Von Chicago nach St. Georgen

Die Wurlitzer 647 ist 1923 geboren und diente lange in einem Theater im US-Bundesstaat Indiana. Jetzt wird sie in Chicago auf Vordermann gebracht und soll als spezielle Schönheit ab Ende 2014 die St. Galler Orgellandschaft bereichern.
22. Februar 2013, 01:38
MARTIN PREISSER

Der St. Galler Organist Bernhard Ruchti hat von seinem Amerika-Sabbatical 2011 nicht nur neue eigene Klavierkompositionen mitgebracht, sondern in San Francisco einen ganz speziellen Typ Orgel entdeckt: Die Wurlitzer. Man merkt ihm die Begeisterung an, wenn er die technischen Finessen dieser Instrumente erklärt, die zwischen 1910 und 1940 ihre Blütezeit als Theater- und Kinoorgeln hatten. Ruchti hat in San Francisco Kinos erlebt, in denen vor dem eigentlichen Film eine halbe Stunde hochkarätige Live-Musik auf Wurlitzer-Orgeln gespielt wurde. Der Klang hat ihn gepackt.

Hoher Winddruck

Es gibt heute nur noch zwölf unveränderte Original Wurlitzer-Orgeln, das Opus 647 wird am ersten Advent 2014 im evangelischen Kirchgemeindehaus St. Georgen eingeweiht, nach einer langen Reise von Chicago, wo Wurlitzer-Restaurator Jeff Weiler das Instrument aus einem Theater in LaPorte im US-Bundesstaat Indiana für die nächsten St. Galler Jahrzehnte herrichten wird. Amerikanische Wurlitzer-Orgeln sind eine Weiterentwicklung der klassischen Kirchenorgel und klanglich sehr interessante Instrumente. Der Winddruck ist bis zu zehnmal höher als bei einer normalen Orgel, die Pfeifen reagieren also viel schneller und direkter, was auch dem Klang mehr rhythmische Schärfe und Präzision verleiht. Bernhard Ruchti schwärmt von der elektromagnetischen Traktur und davon, dass jede Orgelpfeife der Wurlitzer einzeln angesteuert werde. «Der Klang ist edel und nobel, und den Kombinationen von Klangfarben sind technisch kaum Grenzen gesetzt.»

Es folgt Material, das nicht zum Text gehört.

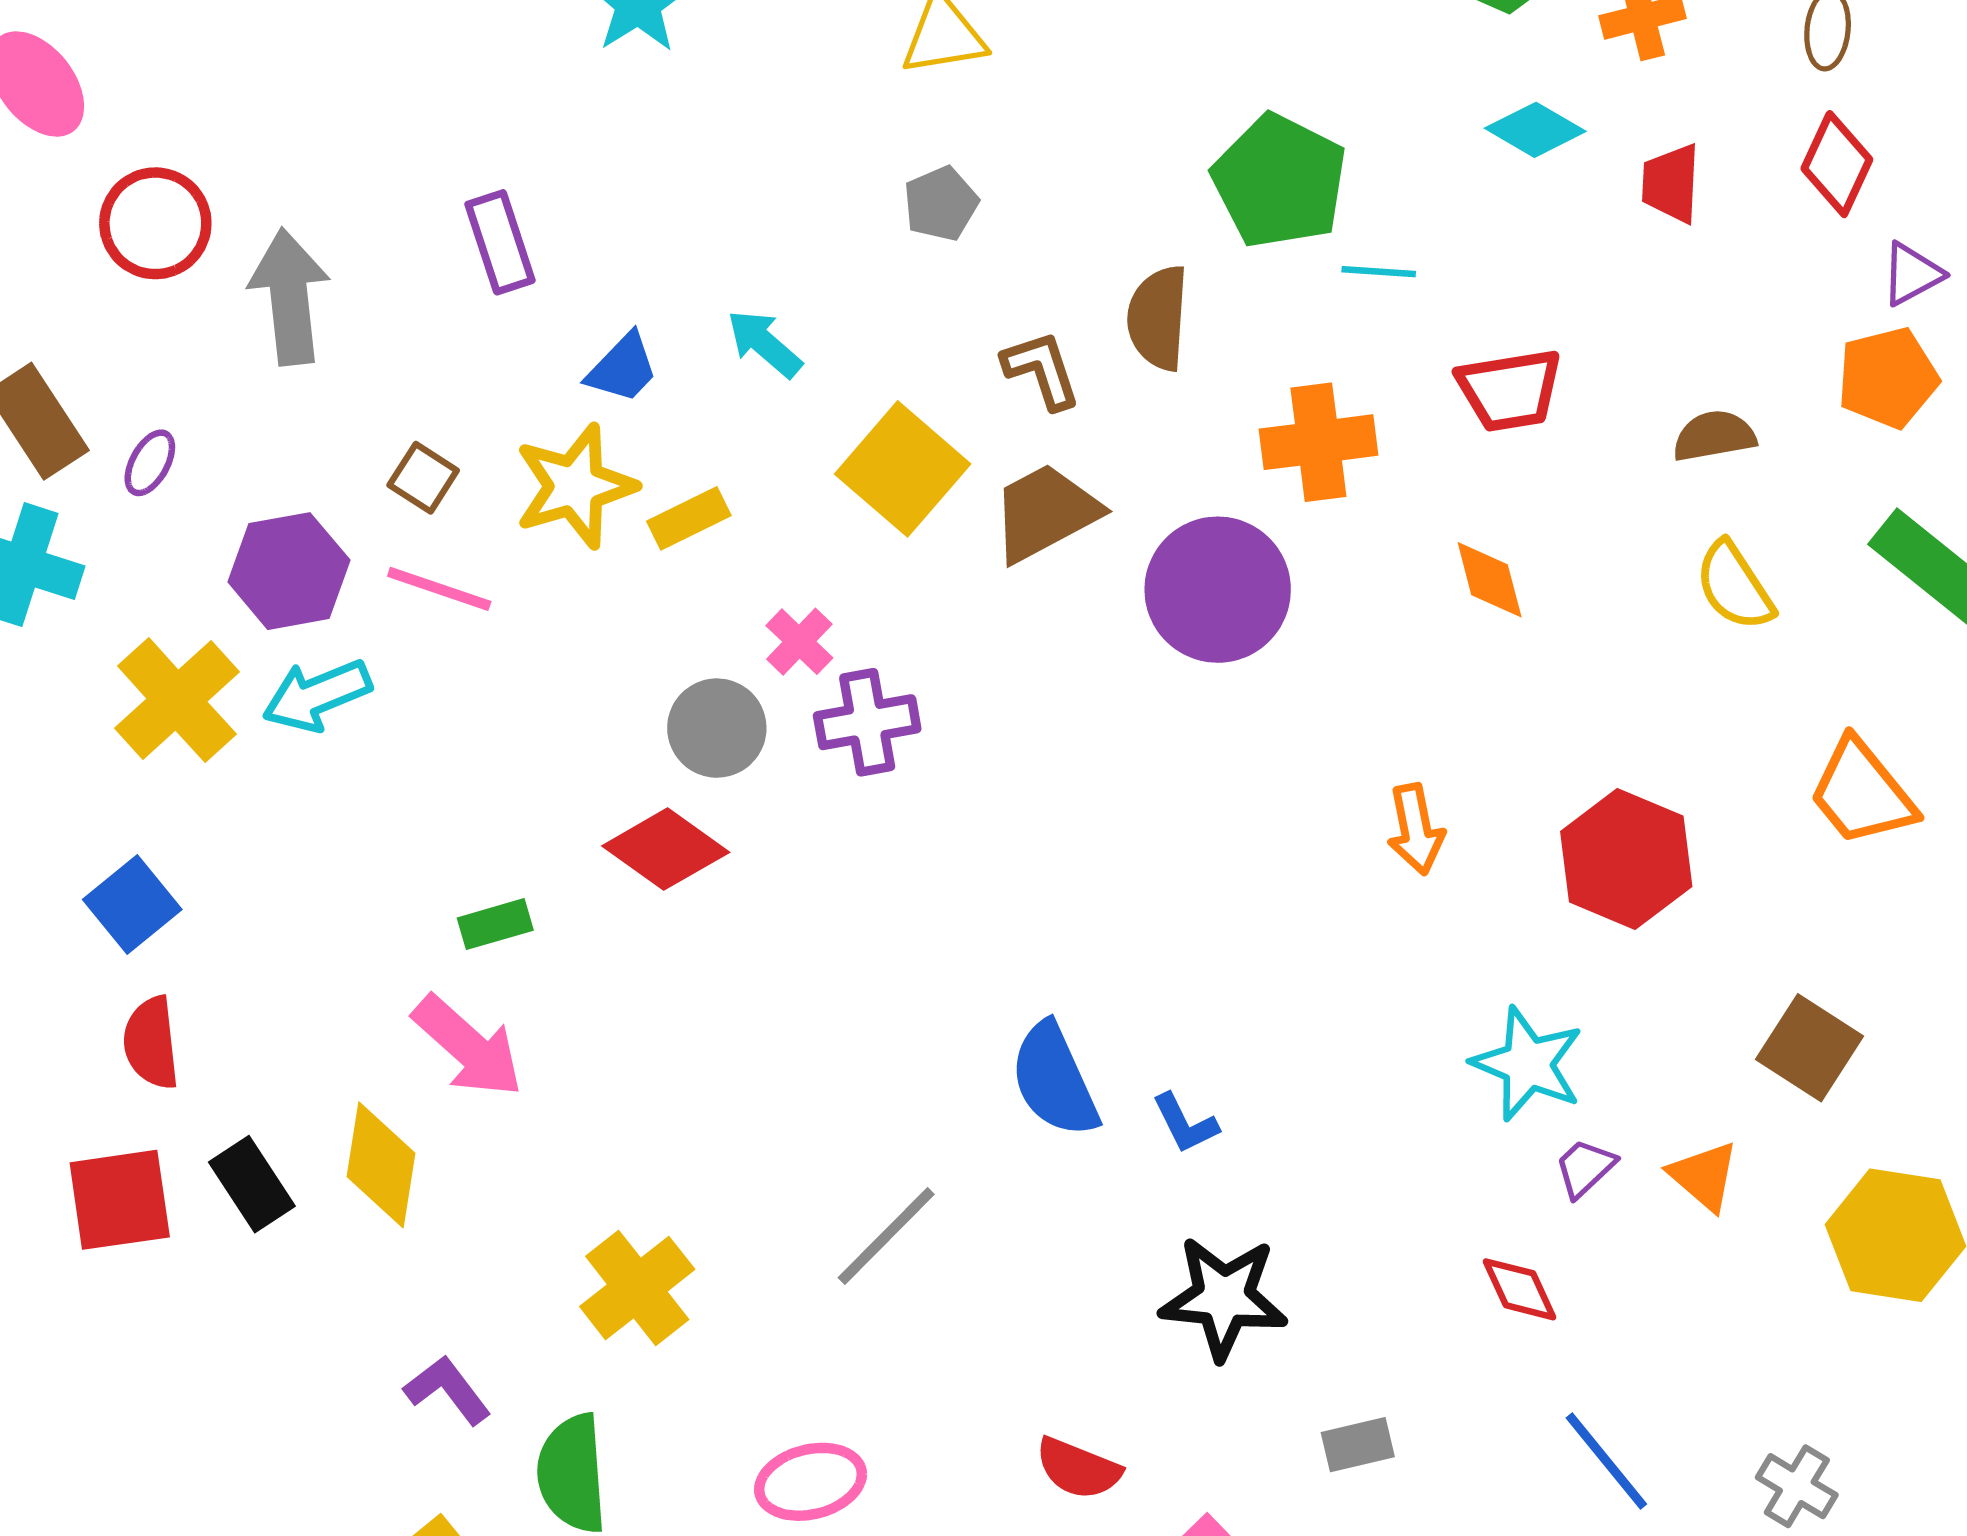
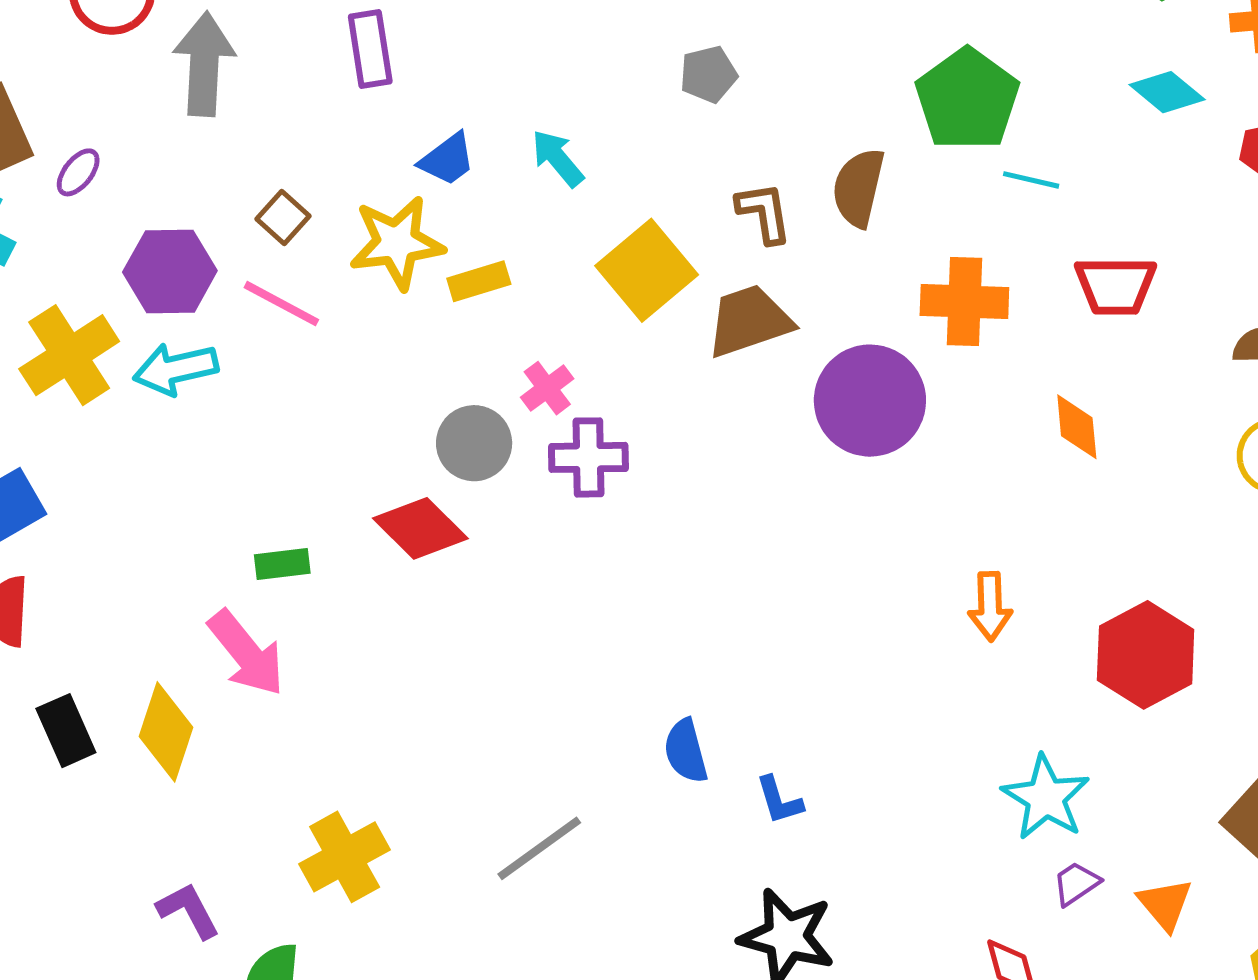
blue semicircle: (1054, 1080) -> (686, 751), size x0.7

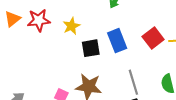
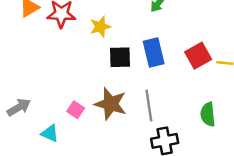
gray line: (133, 82) -> (149, 106), moved

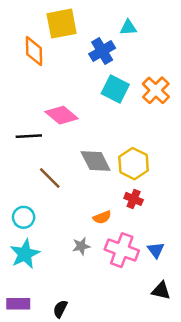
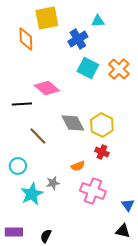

Die neunzigjährige Amerikanerin wird in St. Georgen die alte Kuhn-Orgel von 1947 ablösen. «Es ist ein offenes Geheimnis, dass die Qualität dieses Kuhn-Instruments bei niemandem Begeisterungsstürme auslöst», heisst es im Projektbeschrieb. Vor allem das Pfeifenmaterial sei sehr bescheiden ausgeführt und dementsprechend klanglich beschränkt.

Bernhard Ruchti ist natürlich erfreut, dass seine Wurlitzer-Idee nicht als Spleen abgetan wurde und sich die evangelisch-reformierte Kirchgemeinde ernsthaft mit dieser Orgel auseinandergesetzt hat. 88 000 Franken hat sie für eine neue Orgel als Betrag gesprochen. 350 000 Franken kostet das Wurlitzer-Projekt insgesamt, wobei der Hauptteil der Kosten für Restauration und den Transport über den Atlantik anfällt. Viele Sponsoren haben sich schon kräftig für die Wurlitzer 647 engagiert; 50 000 Franken fehlen noch.

Stummfilm-Reihe

Für Bernhard Ruchti ist das Instrument nicht nur ein echtes «Schnäppchen», sondern auch ein kultureller Gewinn. Ideen, wie die Wurlitzer das St. Galler Musikleben bereichern könne, hat er schon. Beispielsweise könnte man in St. Georgen Stummfilme zeigen und von hochkarätigen Improvisatoren begleiten lassen. Klanglich lassen Wurlitzer-Orgeln praktisch alle Stile zu, besonders aber auch Musik aus der Zeit ihrer Entstehung: Chansons, Schlager, Pop, Folk oder Jazz. Mit der Wurlitzer 647 steht dereinst das einzige komplett renovierte Instrument dieser Art in der Schweiz. Und nicht nur wenn man von seinen speziellen Klangeffekten wie Pferdegeklapper, Dampfschiffsirenen oder Autohupen hört, ist das Interesse an diesem Instrument jetzt schon geweckt.